La ricostruzione rimane quindi lontana?

«Tutti parlano di ricostruzione, ma non è quello il punto. Piuttosto bisognerebbe affrontare l’emergenza lavorativa, per la quale nessuno ha ancora elaborato proposte concrete. E non è un problema che coinvolge solo i giovani, ma anche i quarantenni. Il rischio è quello di ricostruire tante case, in cui nessuno andrà ad abitare perché non se lo può permettere. I 19 centri che sono stati costruiti come soluzione abitativa temporanea, in brevissimo tempo, sono destinati a diventare una sistemazione permanente per molti. E se pensiamo che si tratta di città dormitorio, senza servizi adeguati, né trasporto pubblico, né ambulatori medici, il disagio è evidente, soprattutto nel caso degli anziani che non si possono muovere».

 

In quali altri modi si esprime questo disagio?

«Ad esempio l’alcolismo, soprattutto nei giovani, ma nei nostri centri d’ascolto vediamo passare famiglie con i bisogni più diversi. Purtroppo c’è scarsa percezione, da parte delle amministrazioni di ogni colore politico, di quali siano le reali necessità e di che cosa significhi la povertà improvvisa, cosa ben diversa da quella di chi si è sempre trovato in una situazione di indigenza».

  

La logica rimane quindi quella assistenziale?

«Al di là dell’emergenza immediatamente dopo il terremoto, in cui l’assistenza è una necessità, devo ammettere che anche come Caritas diocesana di l’Aquila a volte abbiamo sbagliato a non andare oltre questa logica. Però bisogna precisare che la Caritas italiana ha già realizzato quattro scuole, quattro centri di comunità  e altri dieci sono in via di progettazione, in questo modo si prova a dare una risposta più strutturata e di lungo termine ai bisogni del territorio. Del resto è ben noto che anche il nostro Comune non ha risorse sufficienti per sostenere le situazioni difficili. Noi abbiamo attinto anche a fondi propri, ma è letteralmente una goccia nel mare. Per cui sì, di fatto si sta ancora facendo assistenza».

  

Alla luce di questo, c’è ancora speranza nella gente?

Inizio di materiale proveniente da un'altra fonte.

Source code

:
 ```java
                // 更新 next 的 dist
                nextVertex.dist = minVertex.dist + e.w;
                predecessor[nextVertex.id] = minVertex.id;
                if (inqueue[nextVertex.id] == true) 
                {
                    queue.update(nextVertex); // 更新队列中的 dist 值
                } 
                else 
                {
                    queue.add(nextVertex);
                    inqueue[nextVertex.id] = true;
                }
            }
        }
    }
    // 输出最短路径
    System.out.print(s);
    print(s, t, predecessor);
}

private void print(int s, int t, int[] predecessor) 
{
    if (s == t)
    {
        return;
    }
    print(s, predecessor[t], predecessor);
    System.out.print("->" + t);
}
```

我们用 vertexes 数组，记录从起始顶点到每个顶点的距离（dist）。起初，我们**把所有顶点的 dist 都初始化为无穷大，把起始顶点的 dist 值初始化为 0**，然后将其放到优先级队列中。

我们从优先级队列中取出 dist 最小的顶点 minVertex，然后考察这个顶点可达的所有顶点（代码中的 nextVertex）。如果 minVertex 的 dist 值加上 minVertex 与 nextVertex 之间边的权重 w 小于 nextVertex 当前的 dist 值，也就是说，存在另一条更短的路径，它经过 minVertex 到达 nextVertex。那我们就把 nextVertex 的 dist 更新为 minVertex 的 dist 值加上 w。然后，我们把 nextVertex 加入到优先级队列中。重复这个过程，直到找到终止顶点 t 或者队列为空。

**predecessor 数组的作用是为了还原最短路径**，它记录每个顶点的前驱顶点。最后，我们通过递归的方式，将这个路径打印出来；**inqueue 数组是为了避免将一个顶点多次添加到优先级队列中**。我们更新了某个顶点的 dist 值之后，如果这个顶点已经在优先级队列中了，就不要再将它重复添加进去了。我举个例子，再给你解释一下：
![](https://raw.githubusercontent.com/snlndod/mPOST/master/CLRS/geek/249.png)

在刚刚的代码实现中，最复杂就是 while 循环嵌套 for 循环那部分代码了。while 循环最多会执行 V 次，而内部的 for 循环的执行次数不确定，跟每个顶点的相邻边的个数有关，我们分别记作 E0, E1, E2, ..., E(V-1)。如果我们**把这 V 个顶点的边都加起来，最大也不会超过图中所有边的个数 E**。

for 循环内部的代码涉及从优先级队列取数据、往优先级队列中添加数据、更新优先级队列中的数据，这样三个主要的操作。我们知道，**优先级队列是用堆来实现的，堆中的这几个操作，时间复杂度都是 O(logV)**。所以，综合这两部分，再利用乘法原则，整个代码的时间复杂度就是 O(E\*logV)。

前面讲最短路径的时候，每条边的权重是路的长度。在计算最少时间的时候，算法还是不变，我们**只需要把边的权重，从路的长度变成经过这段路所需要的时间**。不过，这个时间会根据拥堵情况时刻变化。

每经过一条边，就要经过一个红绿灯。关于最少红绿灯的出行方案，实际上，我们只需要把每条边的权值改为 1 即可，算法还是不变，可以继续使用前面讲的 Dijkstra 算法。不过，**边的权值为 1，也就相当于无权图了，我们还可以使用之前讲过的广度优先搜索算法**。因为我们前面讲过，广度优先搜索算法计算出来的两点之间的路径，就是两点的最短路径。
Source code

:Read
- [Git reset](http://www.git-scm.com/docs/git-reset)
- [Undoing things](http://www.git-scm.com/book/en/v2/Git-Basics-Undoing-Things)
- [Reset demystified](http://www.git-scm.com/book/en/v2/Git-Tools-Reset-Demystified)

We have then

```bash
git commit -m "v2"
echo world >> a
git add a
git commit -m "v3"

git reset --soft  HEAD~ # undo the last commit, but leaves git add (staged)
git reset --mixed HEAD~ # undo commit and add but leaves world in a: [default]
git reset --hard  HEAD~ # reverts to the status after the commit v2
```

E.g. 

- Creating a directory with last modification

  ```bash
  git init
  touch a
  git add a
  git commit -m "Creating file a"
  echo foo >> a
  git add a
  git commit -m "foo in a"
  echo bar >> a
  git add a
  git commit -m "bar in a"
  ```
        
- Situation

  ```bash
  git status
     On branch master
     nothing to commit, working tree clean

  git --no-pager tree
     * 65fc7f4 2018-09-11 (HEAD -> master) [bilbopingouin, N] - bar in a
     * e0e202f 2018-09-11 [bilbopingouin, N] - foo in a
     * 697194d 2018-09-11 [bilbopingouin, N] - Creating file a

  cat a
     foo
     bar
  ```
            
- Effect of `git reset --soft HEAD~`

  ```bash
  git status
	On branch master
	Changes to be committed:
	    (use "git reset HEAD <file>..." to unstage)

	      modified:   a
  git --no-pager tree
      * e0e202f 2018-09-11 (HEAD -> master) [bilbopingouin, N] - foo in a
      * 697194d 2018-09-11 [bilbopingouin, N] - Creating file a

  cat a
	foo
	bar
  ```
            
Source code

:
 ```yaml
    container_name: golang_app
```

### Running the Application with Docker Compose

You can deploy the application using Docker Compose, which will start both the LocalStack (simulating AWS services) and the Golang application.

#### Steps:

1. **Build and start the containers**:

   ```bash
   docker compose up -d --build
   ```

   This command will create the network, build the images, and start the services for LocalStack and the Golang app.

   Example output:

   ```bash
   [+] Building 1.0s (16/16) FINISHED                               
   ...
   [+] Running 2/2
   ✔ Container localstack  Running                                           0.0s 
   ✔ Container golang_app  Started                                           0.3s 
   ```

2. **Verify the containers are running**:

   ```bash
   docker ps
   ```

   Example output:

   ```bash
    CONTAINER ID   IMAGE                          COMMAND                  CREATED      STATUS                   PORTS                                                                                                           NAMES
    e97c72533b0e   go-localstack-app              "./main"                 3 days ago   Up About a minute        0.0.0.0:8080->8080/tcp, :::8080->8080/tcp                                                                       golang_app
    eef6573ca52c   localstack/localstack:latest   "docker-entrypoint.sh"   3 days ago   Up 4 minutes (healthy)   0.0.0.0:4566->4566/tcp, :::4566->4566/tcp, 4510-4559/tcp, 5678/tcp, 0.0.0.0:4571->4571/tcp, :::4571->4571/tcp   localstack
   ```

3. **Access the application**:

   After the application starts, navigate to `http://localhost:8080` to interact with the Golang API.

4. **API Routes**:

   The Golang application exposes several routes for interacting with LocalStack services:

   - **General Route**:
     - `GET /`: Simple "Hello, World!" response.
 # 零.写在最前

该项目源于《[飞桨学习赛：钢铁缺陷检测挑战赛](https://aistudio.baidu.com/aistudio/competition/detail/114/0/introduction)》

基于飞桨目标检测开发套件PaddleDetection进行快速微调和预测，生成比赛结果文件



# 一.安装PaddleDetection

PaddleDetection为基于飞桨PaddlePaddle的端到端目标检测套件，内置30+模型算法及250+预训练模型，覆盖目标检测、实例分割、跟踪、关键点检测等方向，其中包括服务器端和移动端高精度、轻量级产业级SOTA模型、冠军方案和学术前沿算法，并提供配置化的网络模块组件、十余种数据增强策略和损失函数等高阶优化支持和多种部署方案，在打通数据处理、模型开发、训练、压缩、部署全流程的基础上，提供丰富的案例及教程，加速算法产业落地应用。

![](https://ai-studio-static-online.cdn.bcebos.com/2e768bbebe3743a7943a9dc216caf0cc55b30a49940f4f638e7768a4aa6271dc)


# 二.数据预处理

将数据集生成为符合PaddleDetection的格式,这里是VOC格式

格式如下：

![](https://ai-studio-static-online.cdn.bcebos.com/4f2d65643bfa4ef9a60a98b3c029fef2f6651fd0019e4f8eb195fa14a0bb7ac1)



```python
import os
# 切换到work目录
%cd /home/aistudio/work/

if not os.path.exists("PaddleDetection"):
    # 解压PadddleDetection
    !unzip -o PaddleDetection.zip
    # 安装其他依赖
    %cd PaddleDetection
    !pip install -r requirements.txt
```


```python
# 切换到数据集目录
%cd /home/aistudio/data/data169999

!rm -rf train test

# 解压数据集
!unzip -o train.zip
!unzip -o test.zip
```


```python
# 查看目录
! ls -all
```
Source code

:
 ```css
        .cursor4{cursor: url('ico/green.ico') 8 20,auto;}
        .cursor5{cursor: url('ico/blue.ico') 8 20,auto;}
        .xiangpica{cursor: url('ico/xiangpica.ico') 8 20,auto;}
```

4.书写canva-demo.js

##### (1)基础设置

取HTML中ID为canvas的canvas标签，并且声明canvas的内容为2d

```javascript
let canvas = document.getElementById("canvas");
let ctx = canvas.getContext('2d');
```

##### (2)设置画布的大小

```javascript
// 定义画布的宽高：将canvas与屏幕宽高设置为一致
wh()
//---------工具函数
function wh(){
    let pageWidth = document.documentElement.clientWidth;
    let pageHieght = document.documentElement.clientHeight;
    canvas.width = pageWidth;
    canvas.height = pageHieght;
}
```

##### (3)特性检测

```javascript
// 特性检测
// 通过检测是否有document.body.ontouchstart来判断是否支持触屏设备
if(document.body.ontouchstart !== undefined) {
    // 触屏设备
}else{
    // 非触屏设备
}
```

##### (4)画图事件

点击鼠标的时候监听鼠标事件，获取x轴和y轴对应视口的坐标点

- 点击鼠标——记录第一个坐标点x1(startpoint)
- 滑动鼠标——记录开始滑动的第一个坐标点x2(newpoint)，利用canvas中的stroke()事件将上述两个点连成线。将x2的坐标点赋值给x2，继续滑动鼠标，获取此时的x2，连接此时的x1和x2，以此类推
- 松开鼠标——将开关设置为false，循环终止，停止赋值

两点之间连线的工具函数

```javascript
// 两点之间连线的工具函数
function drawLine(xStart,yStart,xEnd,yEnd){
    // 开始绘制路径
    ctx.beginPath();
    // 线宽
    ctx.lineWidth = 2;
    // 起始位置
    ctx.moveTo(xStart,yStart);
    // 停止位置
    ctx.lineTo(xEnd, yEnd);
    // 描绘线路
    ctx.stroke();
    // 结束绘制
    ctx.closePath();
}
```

«Noi cerchiamo soprattutto di testimoniare un atteggiamento resiliente e costruttivo, anche attraverso l’assistenza psicologica. La non-speranza è l’ultima conseguenza del sisma, che porta alla collera o alla tentazione di lasciarsi andare. Per noi quello che conta è cercare di “essere”, di reagire, altrimenti la città muore».